N.E.R.D.

The audacity of In Search Of…, the first album by N.E.R.D., the production team otherwise known as the Neptunes, begins before the music does. In a press release that accompanied the disc, the two principal members, Chad Hugo and Pharrell Williams, give praise to America — that’s right, the ’70s puppy-dog folkies of ”A Horse With No Name” fame. Other than Janet Jackson, who sampled the band on last year’s ”Someone to Call My Lover,” it’s beyond bizarre to find anyone in R&B name-checking a soft-rock oldies act.

It’s even stranger coming from the Neptunes, who’ve spent the last decade infusing singles by Jay-Z, Ol’ Dirty Bastard, Mystikal, and other rappers with club-romp bounce and flow. Although they only half succeeded in revamping Britney Spears on ”I’m a Slave 4 U,” the Neptunes reinvigorated hip-hop radio by realizing that the music was just as important as the rhyming.

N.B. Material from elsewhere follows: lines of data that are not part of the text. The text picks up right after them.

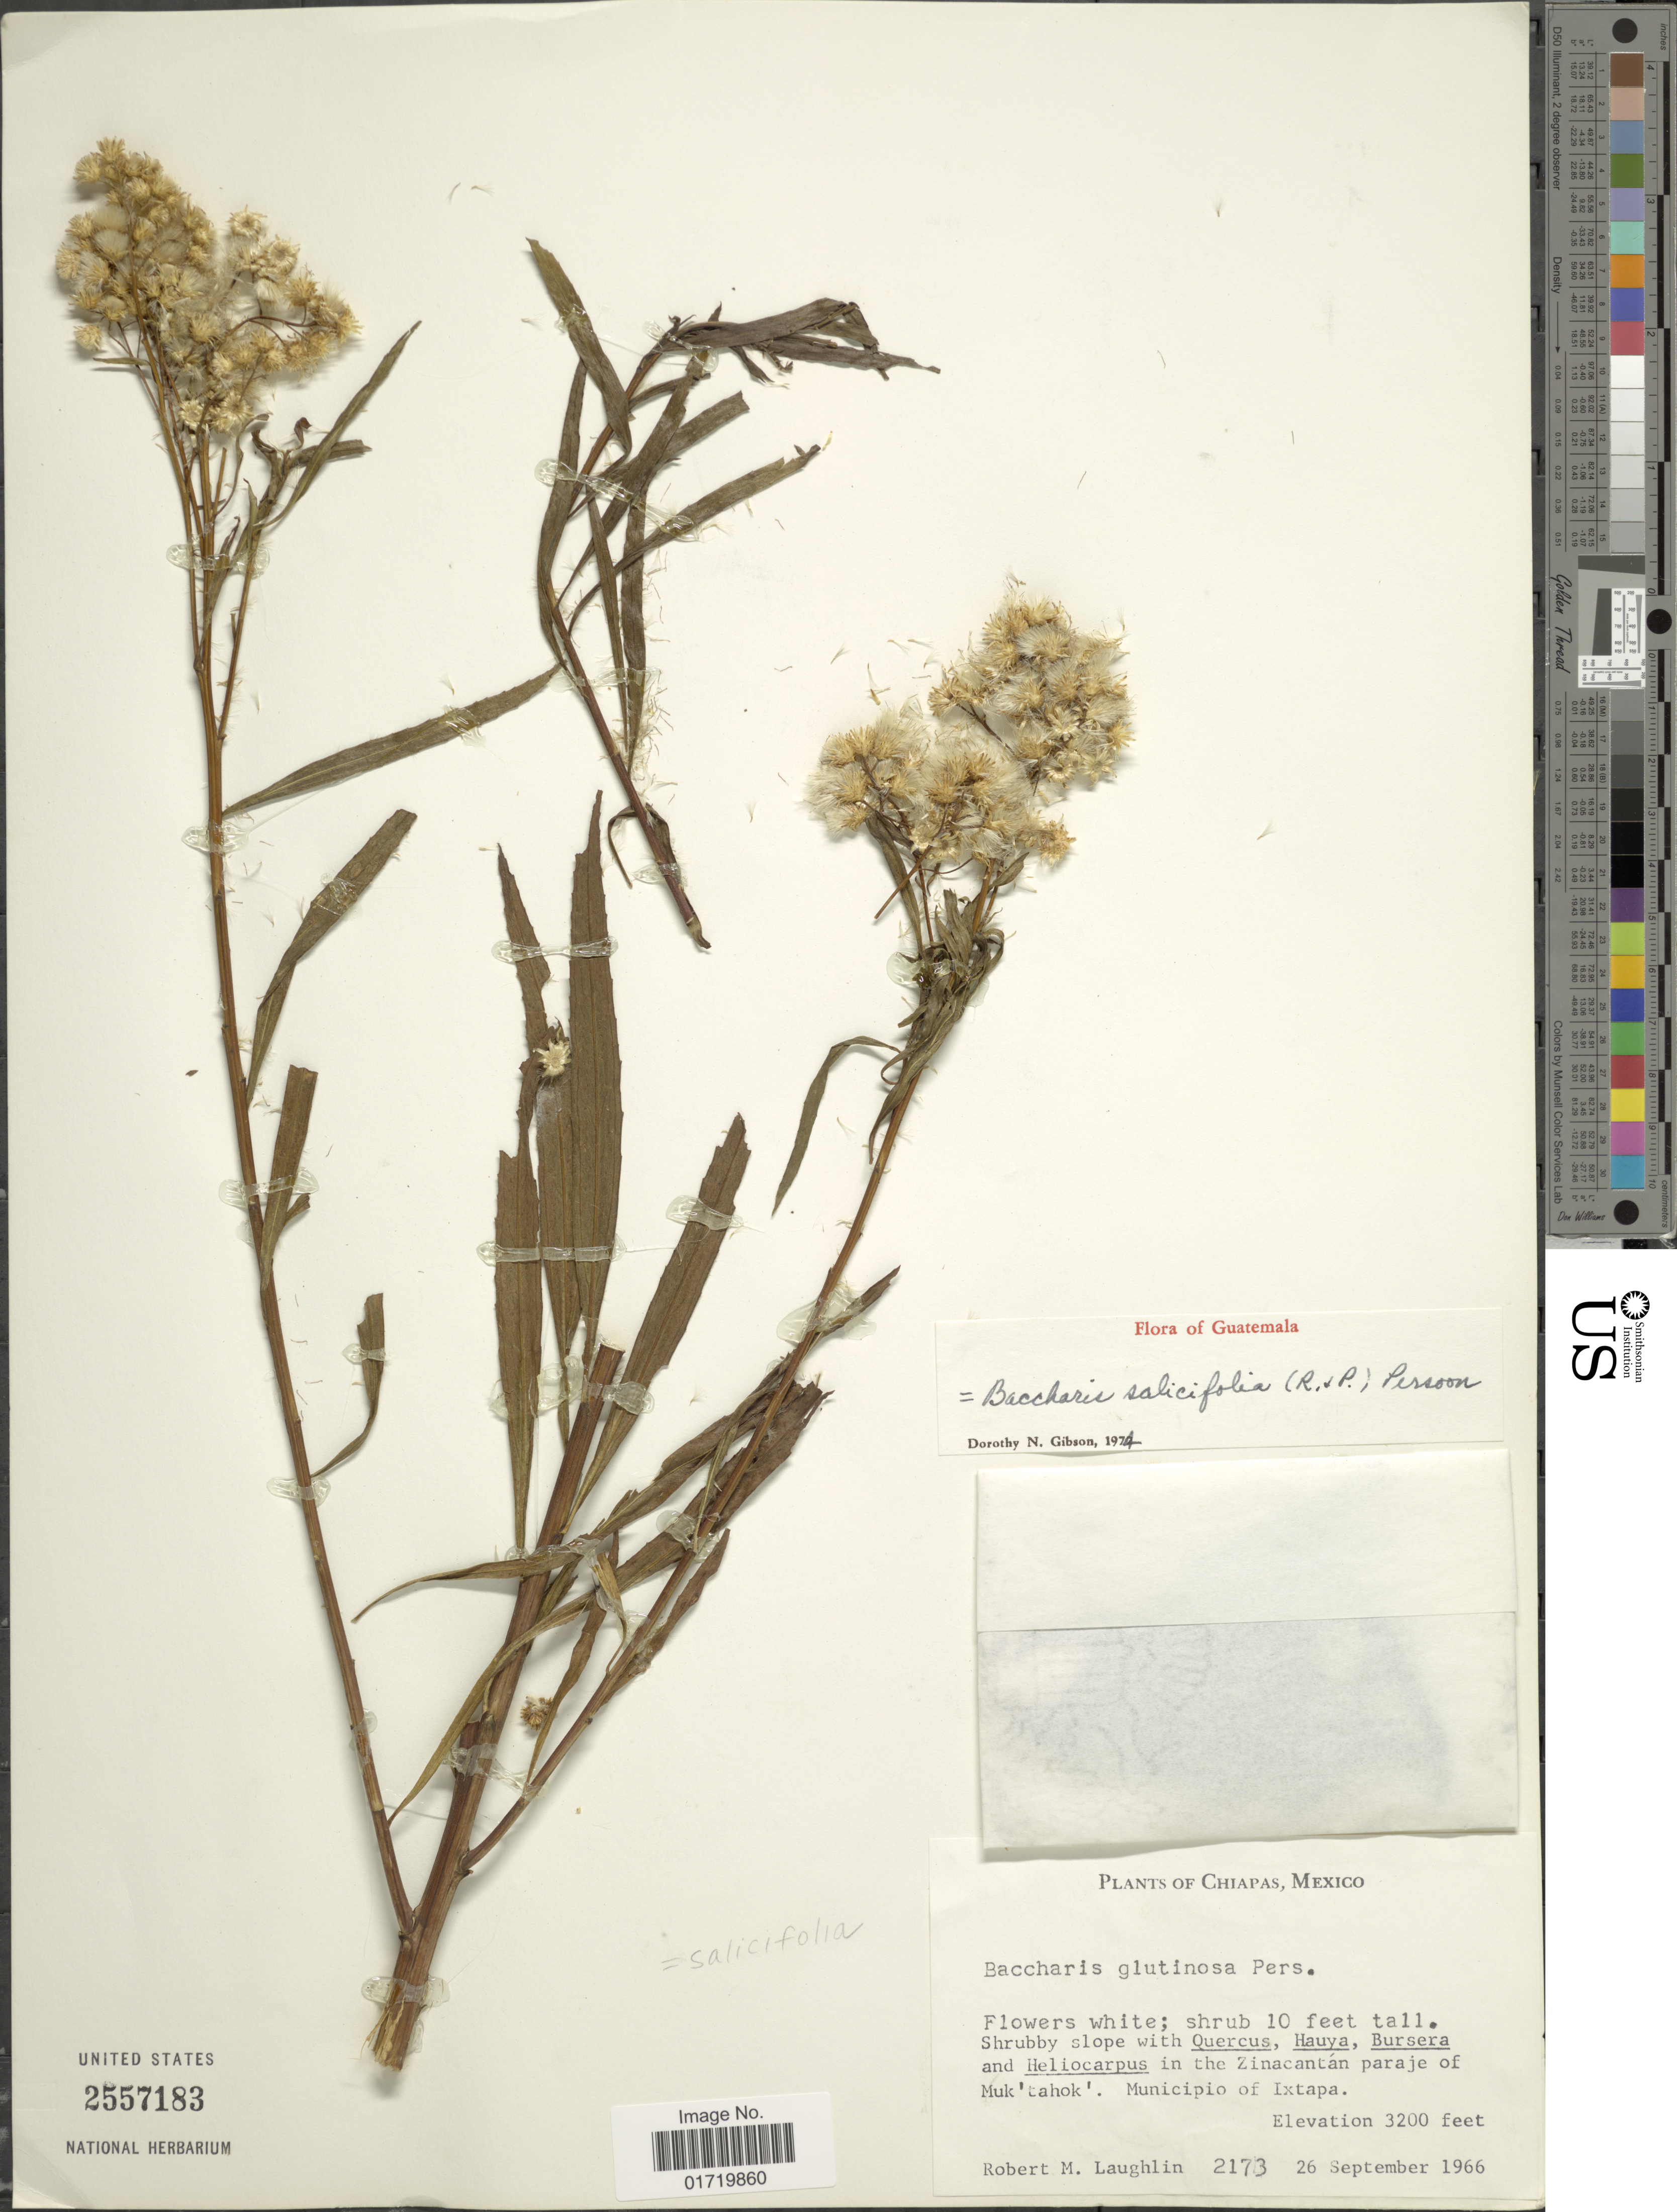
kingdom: Plantae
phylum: Tracheophyta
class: Magnoliopsida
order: Asterales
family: Asteraceae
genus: Baccharis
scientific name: Baccharis salicifolia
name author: (Ruiz & Pav.) Pers.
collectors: R. M. Laughlin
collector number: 2173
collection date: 1966-09-26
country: Mexico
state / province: Chiapas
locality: In the Zinacantan paraje of Muk'tahok', Municipio of Ixtapa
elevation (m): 975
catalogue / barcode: US 2557183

But the America homage reveals another side to them — their ambition. For their first project as a distinct entity, Williams, Hugo, and third wheel Shay (Sheldon Hailey) could have followed the route taken by other hip-hop producers who issue their own albums: Lay down trademark beats, hire instantly recognizable stars, call it a day, watch the cash roll in. Instead, the Neptunes have taken a genuine risk. In Search Of…, released under their nom de pop N.E.R.D. (No One Ever Really Dies), was initially made with sampled beats and released in the U.K. last summer. Unhappy with the creative results, N.E.R.D. shelved the British version and recut the same material with live musicians, the rock-funk band Spymob. The new, revamped album replaces their signature spartan-techno grooves with rock guitars, drums, pianos, and other oldfangled instruments virtually guaranteed to get them shunned from the same radio formats that embrace them.

Artistically, though, the gamble paid off. In Search Of…has a crackling vigor missing from the first stab, and its melange of genres makes for music unlike anything else around. Tracks like ”Am I High” and ”Things Are Getting Better” pull together jazz-fusion funk, rapping, and slippery soul harmonies into a cogent, kinetic whole; if Steely Dan had grown up in an inner city in the ’90s, they would have sounded this way. ”Truth or Dare” is a hair-raising blast of air with metallic guitars — a dance-floor stare-down between N.E.R.D. and guest Kelis, who roars like a hellion. More traditional, but not the lesser for it, is ”Run to the Sun,” a gorgeous heartbreaker about the end of an affair.

The use of a band does more than liven up the songs; it adds an extra dimension to the lyrics. The album is filled with shady jive talkers — adolescent addicts (”Bobby James”), desperate drug dealers (”Provider”), hopeless types backed into society’s corners (”Lapdance”), and kinky men who want to videotape their girlfriends having sex, preferably with other women (”Tape You”). Had the Neptunes utilized hip-hop party beats, the lyrics may not have stood out. But the hard, grimy rap-rock tracks, not to mention Williams’ sullied-angel voice (which recalls that of the late Curtis Mayfield), bring the scorched souls to life. They’re like characters in a modern, hip-hop remake of a blaxploitation film.

Parts of In Search Of…are ugly, musically and lyrically. ”Rock Star” is a savage parody of a self-mythologizing rapper (”I’m rhyming on the top of a cop car/I’m a rebel and my .44 pops far”), but the electrofunk rage behind it feels too congested. Like other artists, N.E.R.D. sometimes confuse different with better. Knotty metal riffs are more musicianly for sure, but in the long run, are they as entertaining and outright enjoyable as the intergalactic blip-blips Williams and Hugo deployed on Mystikal’s ingratiating ”Shake Ya Ass”?

That question rages not just around the album but around pop in general. As seen in the heap of Grammy nominations bestowed upon India.Arie and Alicia Keys, who’ll dash over to her piano at the drop of a porkpie hat, the industry is more taken than ever with music-school grads. Instrumental training is well and good, but the cheerleading for those musicians feels like a reactionary backlash against teen pop, rap, and other genres that make Grammy voters feel old. Thankfully, In Search Of…stems less from conservatism than from a real need to stretch out, to see what other musical possibilities are out there. Pop needs to be shaken up, and these extra-loose cannons may be just the ones to do it.